1. HuffPost: The Hypocrisy Of Honoring Juneteenth While Condemning Critical Race Theory

On Thursday, President Joe Biden signed a bill into law that made Juneteenth a national holiday. The bill was previously passed on Wednesday by Congress, but “for many, making Juneteenth a federal holiday also flies in the face of recent statewide laws to ban the teaching of critical race theory in schools — an academic framework that critiques how institutionalized racism has impacted the most marginalized.”

Juneteenth commemorates June 19, 1865, when “Maj. Gen. Gordon Granger arrived in Galveston, Texas, to tell enslaved Black people in the state that slavery had been abolished,” more than two years after the Emancipation Proclamation. 

 

 

2. Twitter: @YesAurielle on Juneteenth

I have seen this tweet EVERYWHERE this week. I’ve seen it on at least three different social media platforms, and come across it multiple times a day on Instagram specifically. Amongst my network, this is the general feeling about Juneteenth becoming a national holiday.

DIRECTIVES:
**1)** According to the Juneteenth text, on what date did Maj. Gen. Gordon Granger arrive in Galveston, Texas?
**2)** Please carry on the Juneteenth text, starting after its last sentence.
The listing after this is separate material with no connection to the Juneteenth text.

DATA:
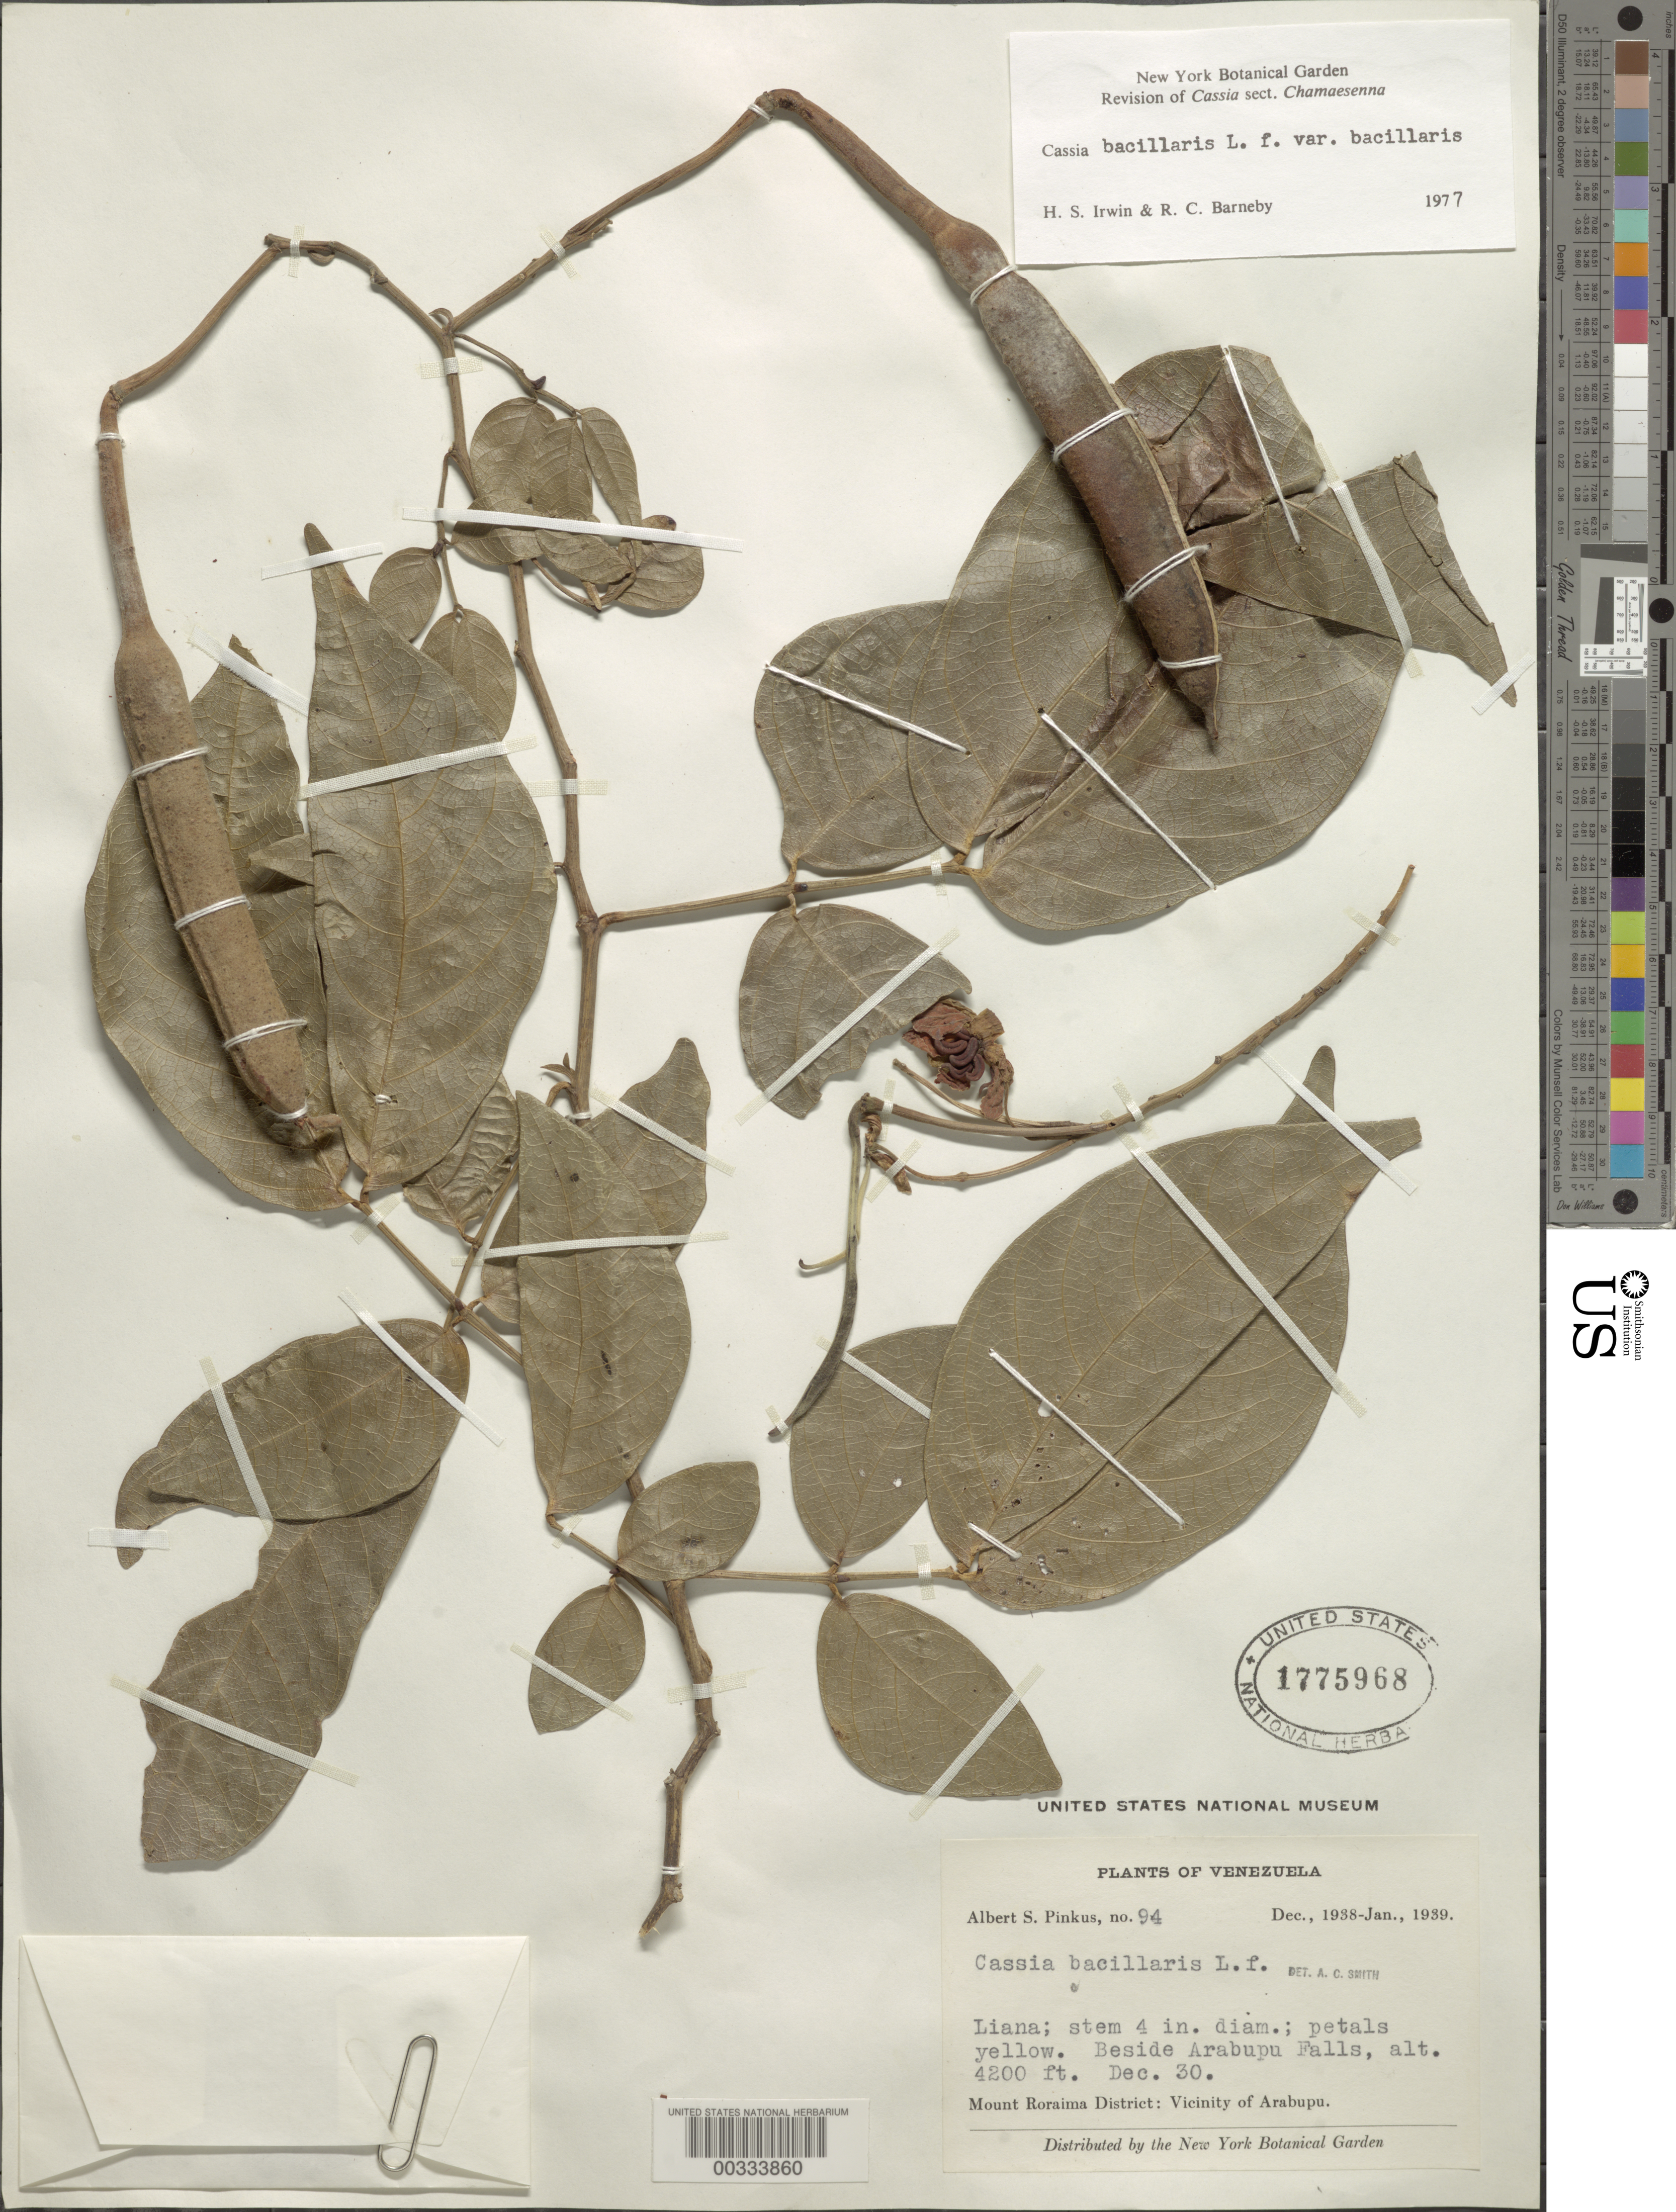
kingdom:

EXERCISE RESULTS:
**1)** June 19, 1865.

**2)**
3. Instagram: @teachandtransform

In addition to a lot of synced tweets critiquing Juneteenth becoming a national holiday, many memes have been made. This is my personal favorite that I’ve seen this week, and I screamed when I first saw it. The accuracy is unprecedented.

 

 

4. Complex: Azealia Banks Shuts Down Candace Owens Over Juneteenth Tweet

To no one’s surprise, conservative pundit Candace Owens tweeted in disagreement with Juneteenth becoming a national holiday. 

Azealia Banks doesn’t always get it, but when she gets it right, she gets it right! On Instagram, Banks posted a screenshot of Owens’ tweet with a long caption DRAGGING “her and her crispy hair immaculately,” as user @kelechnekoff commented. The caption, using Owens’ logic, outlines the life Owens could have lived had she been enslaved. It was a read—and it has already been deleted. 

 

 

5. Gagosian Quarterly: Game Changer. Dr. David Driskell

Taylor Renee Aldridge always writes with an awe-inspiring amount of reverence. In this essay, Aldridge writes about the late Dr. David Driskell in a way that I think about her. 

While it is interesting to read about the artist, educator, curator, and scholar’s biography and career, it is really Aldridge’s masterful framing of it that made me reread this article. Aldridge contextualizes Driskell’s “enduring legacy” to a Black American tradition where “inheritance is not historically tied to economic wealth, but to memory, culture, rituals, and wisdom—a different kind of prosperity that is engendered out of love and respect.” A tradition where “elders are sometimes chosen, and through acts of deference we become worthy of their legacy.”

 

 

6. Harper’s Magazine: History As End

There are some articles I read for this column and immediately save a PDF. This was one of those articles.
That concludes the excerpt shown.